My group is holding a series of invited talks over the 2021 winter semester made by current rising stars in Information Retrieval (IR) and Knowledge Organization (KO). The seminar website is at https://wing-nus.github.io/ir-seminar/
. The final talk will be held tomorrow, 29th of Dec 10:00-11:00 and features Arman Cohan from AI2 discussing work on generalizing NLP beyond the sentence boundary. Please join us at the Zoom address if you’re interested. The talk and slides may be made available on the website but please do join us to avoid disappointment.
The talk is open to all, so feel free to circulate to others you might think are interested.
WING-NUS IR-KO Seminar 2021 - Talk 5
Title: Beyond Sentences and Paragraphs: Towards Document-level and Multi-document Understanding
Date/Time: 29 Dec 2021, Wednesday, 10:00 AM to 11:00 AM
Venue: Join Zoom Meetinghttp://bit.ly/knmnyn-zoom-nus
ZOOM Room ID: 770 447 8736
, PIN: 3244
Chaired by:A/P Min-Yen Kan, School of Computing
In this talk, I will describe a few of our recent works on developing Transformer-based models that target document-level and multi-document natural language tasks. I will first introduce Specter, a method for producing document representations using a Transformer model that incorporates document-level relatedness signals. I will then discuss Longformer, an efficient transformer model that can process and contextualize information across inputs of several thousands of tokens.

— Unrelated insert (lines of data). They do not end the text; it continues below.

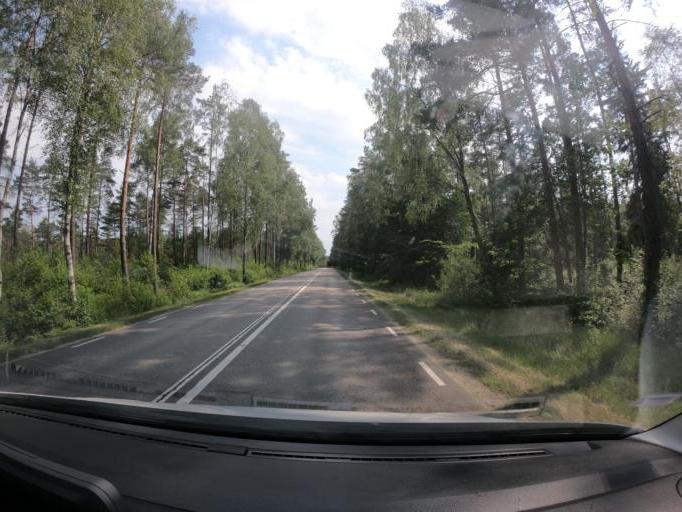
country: SE
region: Skane
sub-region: Hassleholms Kommun
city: Bjarnum
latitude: 56.3571
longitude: 13.6597
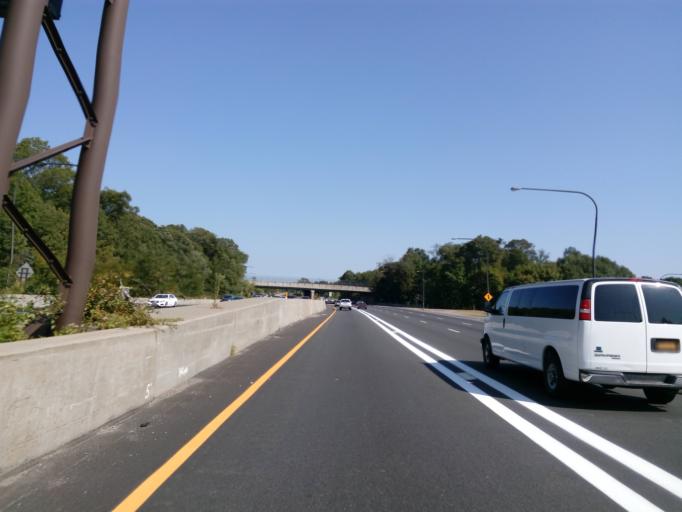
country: US
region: New York
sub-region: Nassau County
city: East Hills
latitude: 40.7837
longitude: -73.6258
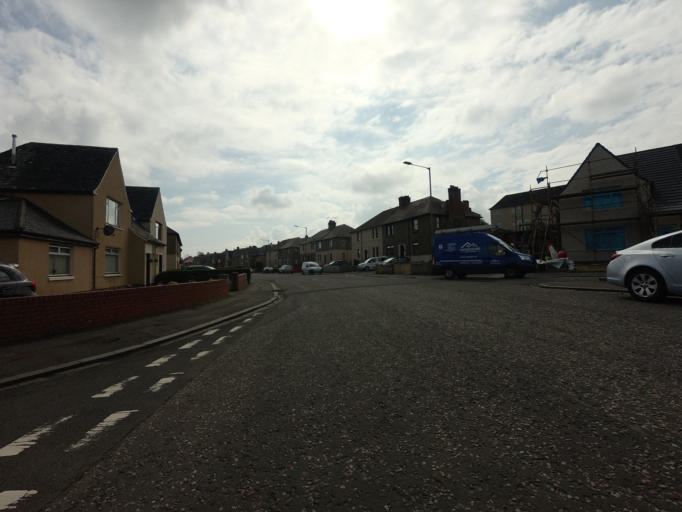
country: GB
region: Scotland
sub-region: Falkirk
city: Falkirk
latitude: 56.0019
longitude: -3.7689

This is achieved by replacing the full self-attention mechanism in transformers with sparse local and global attention patterns. I will then discuss two of our efforts in developing general language models for multi-document tasks. CDLM is an encoder-only model for multi-document tasks that uses multiple related documents during pretraining and pretrains a dynamic global attention for multi document tasks. I will then briefly discuss our recent work on PRIMER, a general pre-trained model for multi-document summarization tasks. Finally, I will discuss some of our other efforts on creating challenging document level benchmarks.
Arman Cohan is a Research Scientist at the Allen Institute for AI (AI2) and an Affiliate Assistant Professor at University of Washington. His research focused on developing natural language processing (NLP) models for document-level and multi-document understanding, natural language generation and summarization as well as information discovery and filtering. He is also interested in applications of NLP in science and health domains. His research has been recognized with multiple awards including a best paper award at EMNLP 2017, an honorable mention at COLING 2018, and Harold N. Glassman Distinguished Doctoral Dissertation award in 2019.